Do you criticise yourself?
Boran Kuzum: A man is both the worst enemy and best friend of himself. I extend my passions by criticising myself and often see my mistakes more than I need to. But I mostly let myself live a little. I already have people whom I trust and give me useful feedback. Until now, everything I’ve experienced whether good or bad have helped me to move forward. There’s always a lesson you can gain. If you prefer to look from the bad side you also find so much to be anxious about but I want to appreciate my life right now. We do a job where we have a neverending schedule and work continues in our social lives also So I want to spend my time with the ones I love, collecting good memories and living my life to the fullest.
Do you have times where you look at things from your character’s point of view outside the set?
Boran Kuzum: Yes, despite the fact that my priority is always the impact on the audience, I discover different point of views with every character I play. What I also notice is that: “Everyone perceive what’s going on around them as far as their goodness and kindness let them to perceive.” In convervatoire, while we were studying on a new character with one of my dearest teachers, we first choose three adjectives that can be added to that character. At that point, even one good adjective put on the bad ones could help develop empathy. I, with that consciousness, started to be more resilient and understanding to people and incidents.
Do you have a turning point among the projects you’ve been into? If not, do you believe you’re waiting for that moment still?

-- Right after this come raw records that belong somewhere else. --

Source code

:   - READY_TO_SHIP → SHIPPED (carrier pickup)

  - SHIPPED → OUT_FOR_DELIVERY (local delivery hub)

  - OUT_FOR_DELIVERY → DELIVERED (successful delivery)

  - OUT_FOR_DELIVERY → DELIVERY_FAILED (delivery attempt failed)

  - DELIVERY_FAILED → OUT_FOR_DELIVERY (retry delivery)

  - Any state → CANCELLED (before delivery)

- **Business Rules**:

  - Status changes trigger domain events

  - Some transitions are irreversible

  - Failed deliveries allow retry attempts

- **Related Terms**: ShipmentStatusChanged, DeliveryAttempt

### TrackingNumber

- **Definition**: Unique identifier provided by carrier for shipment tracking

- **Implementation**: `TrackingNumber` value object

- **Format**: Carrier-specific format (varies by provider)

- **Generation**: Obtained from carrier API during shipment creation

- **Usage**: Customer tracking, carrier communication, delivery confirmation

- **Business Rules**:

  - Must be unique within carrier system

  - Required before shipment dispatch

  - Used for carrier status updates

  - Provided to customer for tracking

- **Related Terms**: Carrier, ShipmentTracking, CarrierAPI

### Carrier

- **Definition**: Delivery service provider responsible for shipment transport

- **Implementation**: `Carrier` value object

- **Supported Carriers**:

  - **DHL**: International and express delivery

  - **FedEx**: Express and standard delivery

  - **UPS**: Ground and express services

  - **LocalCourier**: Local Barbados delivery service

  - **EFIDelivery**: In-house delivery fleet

Boran Kuzum: My turning points were never based on projects but just instruments for me to see what to do and how to continue with my job. But I believe that every project nurtures the next one and happens with the help of the prior. Every one of them helped me to evolve and improve myself. Acting is such a powerful discipline that while giving the character a soul, we must try to balance between emotions and logic and in order to stay in a healthy mindset, we need to succeed at equalizing those ups and downs in our lives and convert into the right direction. My true turning point was the period of time that helped me to gain this mindset.

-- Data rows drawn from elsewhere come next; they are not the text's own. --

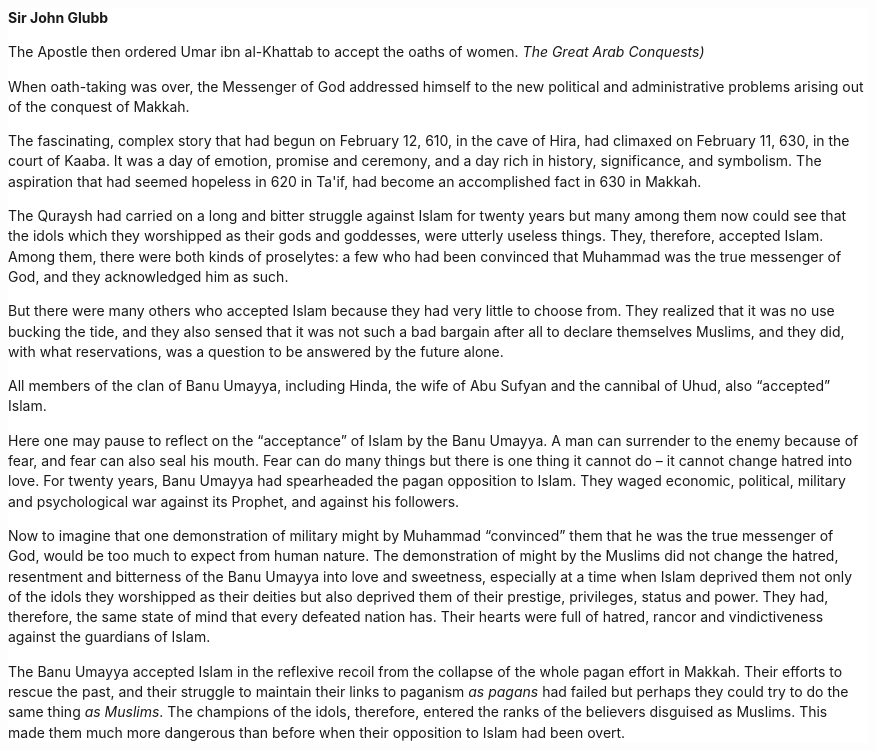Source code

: **Sir John Glubb**

The Apostle then ordered Umar ibn al-Khattab to accept the oaths of
women. *The Great Arab Conquests)*

When oath-taking was over, the Messenger of God addressed himself to the
new political and administrative problems arising out of the conquest of
Makkah.

The fascinating, complex story that had begun on February 12, 610, in
the cave of Hira, had climaxed on February 11, 630, in the court of
Kaaba. It was a day of emotion, promise and ceremony, and a day rich in
history, significance, and symbolism. The aspiration that had seemed
hopeless in 620 in Ta'if, had become an accomplished fact in 630 in
Makkah.

The Quraysh had carried on a long and bitter struggle against Islam for
twenty years but many among them now could see that the idols which they
worshipped as their gods and goddesses, were utterly useless things.
They, therefore, accepted Islam. Among them, there were both kinds of
proselytes: a few who had been convinced that Muhammad was the true
messenger of God, and they acknowledged him as such.

But there were many others who accepted Islam because they had very
little to choose from. They realized that it was no use bucking the
tide, and they also sensed that it was not such a bad bargain after all
to declare themselves Muslims, and they did, with what reservations, was
a question to be answered by the future alone.

All members of the clan of Banu Umayya, including Hinda, the wife of Abu
Sufyan and the cannibal of Uhud, also “accepted” Islam.

Here one may pause to reflect on the “acceptance” of Islam by the Banu
Umayya. A man can surrender to the enemy because of fear, and fear can
also seal his mouth. Fear can do many things but there is one thing it
cannot do – it cannot change hatred into love. For twenty years, Banu
Umayya had spearheaded the pagan opposition to Islam. They waged
economic, political, military and psychological war against its Prophet,
and against his followers.

Now to imagine that one demonstration of military might by Muhammad
“convinced” them that he was the true messenger of God, would be too
much to expect from human nature. The demonstration of might by the
Muslims did not change the hatred, resentment and bitterness of the Banu
Umayya into love and sweetness, especially at a time when Islam deprived
them not only of the idols they worshipped as their deities but also
deprived them of their prestige, privileges, status and power. They had,
therefore, the same state of mind that every defeated nation has. Their
hearts were full of hatred, rancor and vindictiveness against the
guardians of Islam.

The Banu Umayya accepted Islam in the reflexive recoil from the collapse
of the whole pagan effort in Makkah. Their efforts to rescue the past,
and their struggle to maintain their links to paganism *as pagans* had
failed but perhaps they could try to do the same thing *as Muslims*. The
champions of the idols, therefore, entered the ranks of the believers
disguised as Muslims. This made them much more dangerous than before
when their opposition to Islam had been overt.
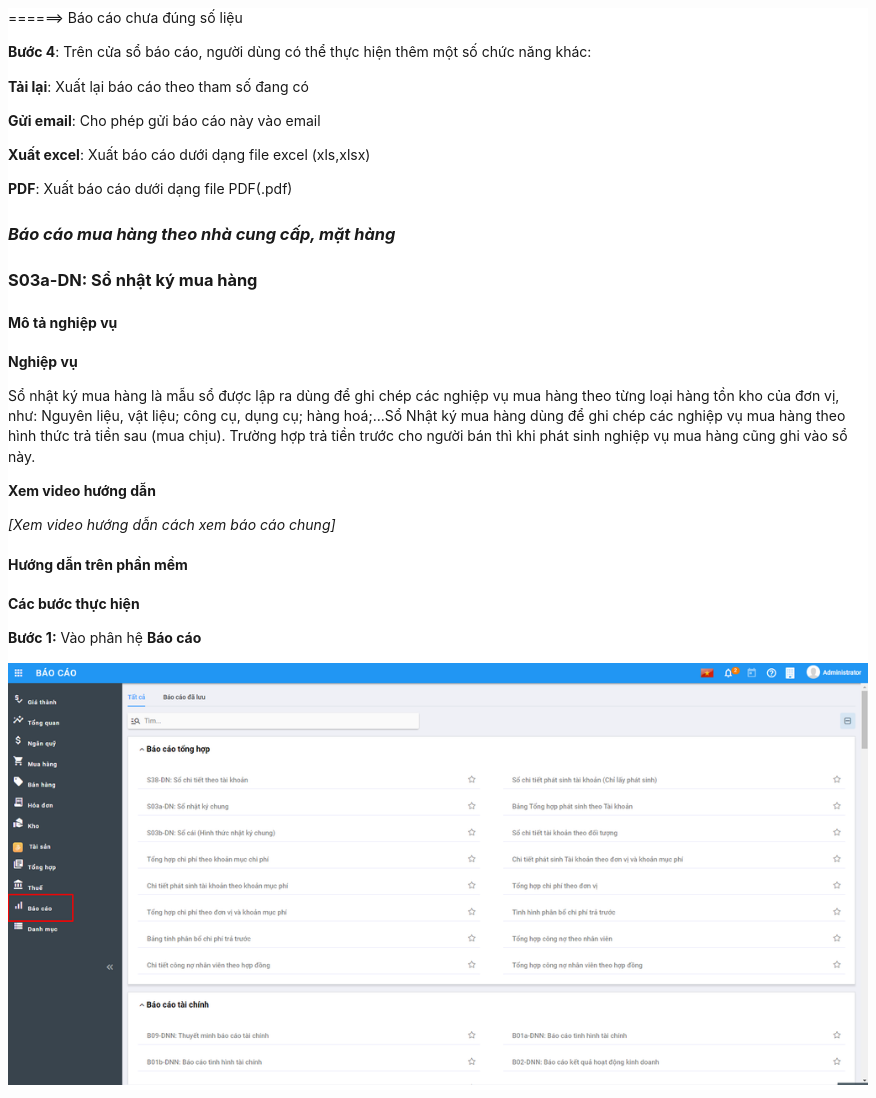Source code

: ======> Báo cáo chưa đúng số liệu

**Bước 4**: Trên cửa sổ báo cáo, người dùng có thể thực hiện thêm một số chức năng khác:

**Tải lại**: Xuất lại báo cáo theo tham số đang có

**Gửi email**: Cho phép gửi báo cáo này vào email

**Xuất excel**: Xuất báo cáo dưới dạng file excel (xls,xlsx)

**PDF**: Xuất báo cáo dưới dạng file PDF(.pdf)

### *Báo cáo mua hàng theo nhà cung cấp, mặt hàng*

### S03a-DN: Sổ nhật ký mua hàng

#### Mô tả nghiệp vụ

**Nghiệp vụ**

Sổ nhật ký mua hàng là mẫu sổ được lập ra dùng để  ghi chép các nghiệp vụ mua hàng theo từng loại hàng tồn kho của đơn vị, như: Nguyên liệu, vật liệu; công cụ, dụng cụ; hàng hoá;...Sổ Nhật ký mua hàng dùng để ghi chép các nghiệp vụ mua hàng theo hình thức trả tiền sau (mua chịu). Trường hợp trả tiền trước cho người bán thì khi phát sinh nghiệp vụ mua hàng cũng ghi vào sổ này.

**Xem video hướng dẫn**

*[Xem video hướng dẫn cách xem báo cáo chung]*

#### Hướng dẫn trên phần mềm

**Các bước thực hiện**

**Bước 1:** Vào phân hệ **Báo cáo**

![](images/Tra_BaoCao_PhanHe.png)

You were part of a production which was held in the past before and now you are here with a series which left a mark in its time; Sahin Tepesi.”Can we say acting is kind of a time travel?
Boran Kuzum: Another dynamic comes within the story. Such as the series I am part of now which is directed by Hilal Saral, Sahin Tepesi. A situation is out in the world like I said before it is such an important social problem; masks. I work on this problem when I am on the character. All his social behaviour is hidden by the mask he puts on towards the outside world. The story tells within time we will see how this young men can show his true self without any mask on.
Palto / Coat: BURBERRY
What would you do if you weren’t an actor?

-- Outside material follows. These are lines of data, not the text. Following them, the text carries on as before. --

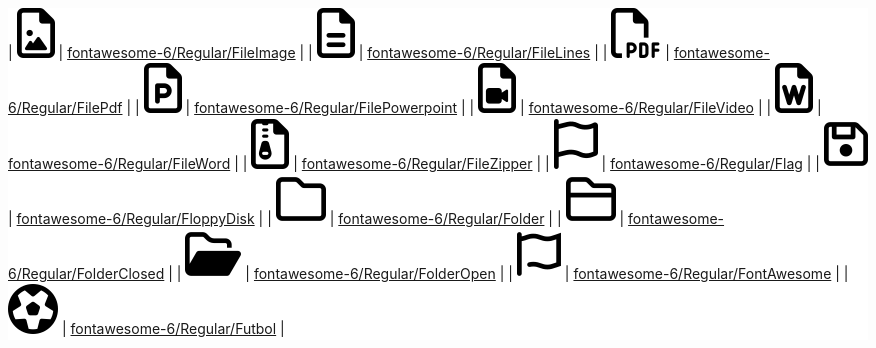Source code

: | ![illustration of fontawesome-6/Regular/FileImage](../../fontawesome-6/Regular/FileImage.png) | [fontawesome-6/Regular/FileImage](../../fontawesome-6/Regular/FileImage.md) |
| ![illustration of fontawesome-6/Regular/FileLines](../../fontawesome-6/Regular/FileLines.png) | [fontawesome-6/Regular/FileLines](../../fontawesome-6/Regular/FileLines.md) |
| ![illustration of fontawesome-6/Regular/FilePdf](../../fontawesome-6/Regular/FilePdf.png) | [fontawesome-6/Regular/FilePdf](../../fontawesome-6/Regular/FilePdf.md) |
| ![illustration of fontawesome-6/Regular/FilePowerpoint](../../fontawesome-6/Regular/FilePowerpoint.png) | [fontawesome-6/Regular/FilePowerpoint](../../fontawesome-6/Regular/FilePowerpoint.md) |
| ![illustration of fontawesome-6/Regular/FileVideo](../../fontawesome-6/Regular/FileVideo.png) | [fontawesome-6/Regular/FileVideo](../../fontawesome-6/Regular/FileVideo.md) |
| ![illustration of fontawesome-6/Regular/FileWord](../../fontawesome-6/Regular/FileWord.png) | [fontawesome-6/Regular/FileWord](../../fontawesome-6/Regular/FileWord.md) |
| ![illustration of fontawesome-6/Regular/FileZipper](../../fontawesome-6/Regular/FileZipper.png) | [fontawesome-6/Regular/FileZipper](../../fontawesome-6/Regular/FileZipper.md) |
| ![illustration of fontawesome-6/Regular/Flag](../../fontawesome-6/Regular/Flag.png) | [fontawesome-6/Regular/Flag](../../fontawesome-6/Regular/Flag.md) |
| ![illustration of fontawesome-6/Regular/FloppyDisk](../../fontawesome-6/Regular/FloppyDisk.png) | [fontawesome-6/Regular/FloppyDisk](../../fontawesome-6/Regular/FloppyDisk.md) |
| ![illustration of fontawesome-6/Regular/Folder](../../fontawesome-6/Regular/Folder.png) | [fontawesome-6/Regular/Folder](../../fontawesome-6/Regular/Folder.md) |
| ![illustration of fontawesome-6/Regular/FolderClosed](../../fontawesome-6/Regular/FolderClosed.png) | [fontawesome-6/Regular/FolderClosed](../../fontawesome-6/Regular/FolderClosed.md) |
| ![illustration of fontawesome-6/Regular/FolderOpen](../../fontawesome-6/Regular/FolderOpen.png) | [fontawesome-6/Regular/FolderOpen](../../fontawesome-6/Regular/FolderOpen.md) |
| ![illustration of fontawesome-6/Regular/FontAwesome](../../fontawesome-6/Regular/FontAwesome.png) | [fontawesome-6/Regular/FontAwesome](../../fontawesome-6/Regular/FontAwesome.md) |
| ![illustration of fontawesome-6/Regular/Futbol](../../fontawesome-6/Regular/Futbol.png) | [fontawesome-6/Regular/Futbol](../../fontawesome-6/Regular/Futbol.md) |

Boran Kuzum: I guess I’d try to become an actor anyway. I searched for a second option but couldn’t find one. I have a very passionate love for what I do. I hope I can continue telling stories and do my job with the same passion.
Actor Javier Bardem says, “Thinking about what’s next is an exhausting process.” Do you agree with him?
Boran Kuzum: I once complained one of my friends about uncertainty and how exhausting it makes me feel, she said to me, “Don’t worry about what’s going to happen. Uncertainty can also be pleasing. Just enjoy know knowing what’s going to happen next.” I try to live like that after that conversation. It’s nice to let things happen in their own time and wait for them in reliance.